Costello: I mean the fellow's name on first base.
Abbott: Who.
Costello: The fellow playin' first base.
Abbott: Who.
Costello: The guy on first base.
Abbott: Who is on first.
If Costello is being turned into the bot, we would get the following linked pairs of words:
"peculiar names." -> ["Funny names?"]
"on third--" -> ["That's what","You know"]
"Yes." -> ["Well, then","I mean"]
"Who." -> ["The fellow","The guy"]
Now if someone happens to send a message to the chatbot ending in "peculiar names." or "Yes." we know how to start our reply!!
Of course there's nothing special about the last two words of a message. What about using the first and last words of a message to link to the response? What about the first, middle, and last words? Should punctuation like question marks be included? Should stopwords like "I" or "the" be included? Or can we include all these options?

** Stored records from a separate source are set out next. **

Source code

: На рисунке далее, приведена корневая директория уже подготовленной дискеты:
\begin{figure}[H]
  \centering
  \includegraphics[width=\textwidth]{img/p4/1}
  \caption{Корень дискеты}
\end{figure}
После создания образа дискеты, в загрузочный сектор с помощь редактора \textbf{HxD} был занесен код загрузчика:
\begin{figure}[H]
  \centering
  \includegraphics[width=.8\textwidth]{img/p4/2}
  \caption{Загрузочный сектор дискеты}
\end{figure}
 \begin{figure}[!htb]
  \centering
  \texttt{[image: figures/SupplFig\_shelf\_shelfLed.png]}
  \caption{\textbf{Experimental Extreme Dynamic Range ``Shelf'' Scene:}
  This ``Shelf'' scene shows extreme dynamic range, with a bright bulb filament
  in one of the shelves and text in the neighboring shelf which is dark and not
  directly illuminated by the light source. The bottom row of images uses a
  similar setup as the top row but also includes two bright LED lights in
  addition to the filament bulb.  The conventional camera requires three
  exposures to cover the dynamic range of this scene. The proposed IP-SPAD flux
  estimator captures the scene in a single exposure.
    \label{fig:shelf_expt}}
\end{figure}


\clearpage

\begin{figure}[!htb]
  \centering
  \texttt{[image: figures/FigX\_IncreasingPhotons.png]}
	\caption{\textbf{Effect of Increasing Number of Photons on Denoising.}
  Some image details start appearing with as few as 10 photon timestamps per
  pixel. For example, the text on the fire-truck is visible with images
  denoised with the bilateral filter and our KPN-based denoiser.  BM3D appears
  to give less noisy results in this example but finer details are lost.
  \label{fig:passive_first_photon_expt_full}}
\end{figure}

My strategy is to include all of these options, and rank them by their specificity. For example, using first-middle-last gives you more information about the message, however it is less likely to give a match with a human message. Using just the first and last words gives you less information about the message but is more likely to match with a human message. We can test how specific a given type of "brain" is by choosing a random 25% of messages in the archive, and check how many matches with the other 75% of messages we get. Obviously first-middle-last will match with less of the other 75% than first-last will. The "brains" are ranked by what fraction of the 25% of messages found matches, from lowest to highest. When a human message comes into the bot, the most specific brain is tried first. If there is a match, its paired words are used to start the reply. If there is no match, the bot continues down the list of brains until a match is found. If none of the brains match, the bot simply panics and chooses a random set of starting words!!